I think I should do some reading on dataclasses too

gsteele13 · 1 April 2021 21:39

I also did not know about the update() function of dict objects, awesome!

gsteele13 · 1 April 2021 21:51

I also learned something weird about python class attributes and self.__dict__: apparently, they are not added into self.__dict__ until they are set once? even though they do have a value…

Screenshot 2021-04-01 at 23.47.03

But if you set them in __init__(), then they are in the dict:

import json

class Foo:
    def __init__(self):    
        self.a = 1
        self.b = 1.5
        self.c = "a string"
        self.d = ["a", "list", "of", "strings"]

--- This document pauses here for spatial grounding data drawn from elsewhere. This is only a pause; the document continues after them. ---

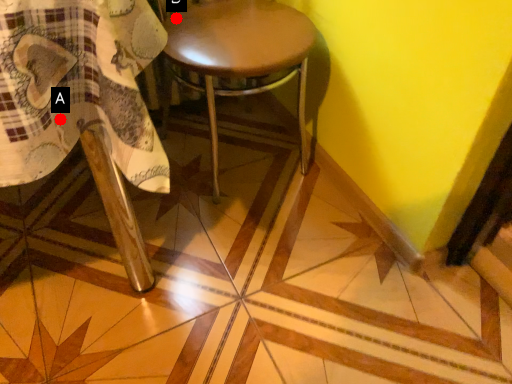
Question: Two points are circled on the image, labeled by A and B beside each circle. Which point is further to the camera?

Choices:
 (A) A is further
 (B) B is further

Answer: (B)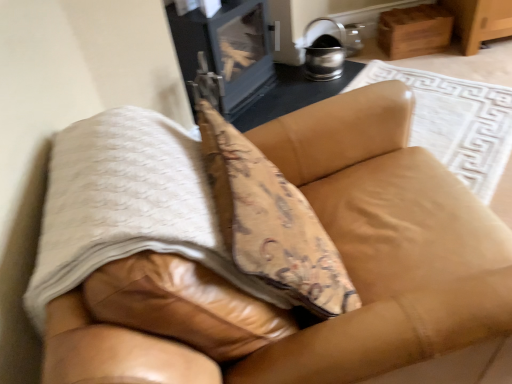
Question: Does metallic silver stove at upper center have a lesser width compared to leather couch at center?

Choices:
 (A) yes
 (B) no

Answer: (A)

Question: From a real-world perspective, is metallic silver stove at upper center under leather couch at center?

Choices:
 (A) yes
 (B) no

Answer: (A)

Question: Is metallic silver stove at upper center completely or partially outside of leather couch at center?

Choices:
 (A) no
 (B) yes

Answer: (B)

Question: Is metallic silver stove at upper center to the right of leather couch at center from the viewer's perspective?

Choices:
 (A) yes
 (B) no

Answer: (B)

Question: Is metallic silver stove at upper center closer to the viewer compared to leather couch at center?

Choices:
 (A) yes
 (B) no

Answer: (B)

Question: Does metallic silver stove at upper center have a larger size compared to leather couch at center?

Choices:
 (A) no
 (B) yes

Answer: (A)

Question: Considering the relative positions of white textured blanket at center and leather couch at center in the image provided, is white textured blanket at center to the right of leather couch at center from the viewer's perspective?

Choices:
 (A) yes
 (B) no

Answer: (B)

Question: Is white textured blanket at center outside of leather couch at center?

Choices:
 (A) no
 (B) yes

Answer: (A)

Question: From a real-world perspective, is white textured blanket at center beneath leather couch at center?

Choices:
 (A) no
 (B) yes

Answer: (A)

Question: Does white textured blanket at center have a greater height compared to leather couch at center?

Choices:
 (A) no
 (B) yes

Answer: (A)

Question: From the image's perspective, is white textured blanket at center under leather couch at center?

Choices:
 (A) yes
 (B) no

Answer: (B)

Question: Does white textured blanket at center have a lesser height compared to leather couch at center?

Choices:
 (A) no
 (B) yes

Answer: (B)

Question: Is metallic silver stove at upper center to the left of white textured blanket at center from the viewer's perspective?

Choices:
 (A) no
 (B) yes

Answer: (A)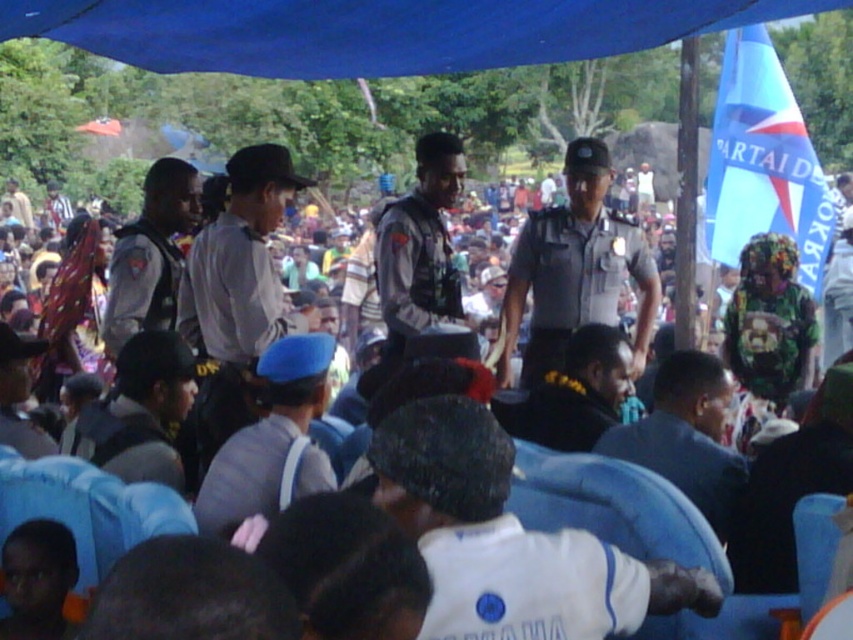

    def save_settings(self):
        with open("settings.json", "w") as f:
            json.dump(self.__dict__, f, indent=4)
    
    def load_settings(self):
        with open("settings.json", "r") as f:
            settings = json.load(f)
        self.__dict__.update(settings)

mega handy! and “reverse compatibility” for free

gsteele13 · 2 April 2021 18:51

curiously, with traits, if you declare them only in the __init__ function then they are not picked up in the traits() function, you must declare them outside of the init in the “top level” of the code…so kindof the opposite behaviour to __dict__…

gsteele13 · 2 April 2021 19:14

and it seems that traitets already support configuration files for traits of classes:

https://traitlets.readthedocs.io/en/stable/config.html#python-configuration-files

which is perfect since the things I want to serialise are going to be traits that are (optionally) linked to ipywidget gui controls (see other post… )

anton-akhmerov · 2 April 2021 19:33

Great that you found the solution!

To comment on the other question, the difference is between class attributes, which are defined in the class body, and are stored in Bar.__dict__ and the instance attributes, which are stored in B.__dict__. One way to get all data associated with an object is dir(B), however that will return all the methods as well.

slavoutich · 4 April 2021 17:39

My concern here (why I didn’t point that directly) was mostly about another thing: if you want to dynamically save/load configuration, you would rather go for JSON configuration files, and I am not sure how these are organized. This is a distinction in Jupyter configs: JSON configs are mostly machine-generated and Python configs are user-generated. I don’t remember what is the best way to use dynamic JSON configs, I would dig in Jupyter code first to see how they do it.

gsteele13 · 5 April 2021 09:02

Indeed, it seems that traitlets also support JSON config files, but it is not super-clear from the docs if load_config() can also accept JSON files. Will have to dig a bit.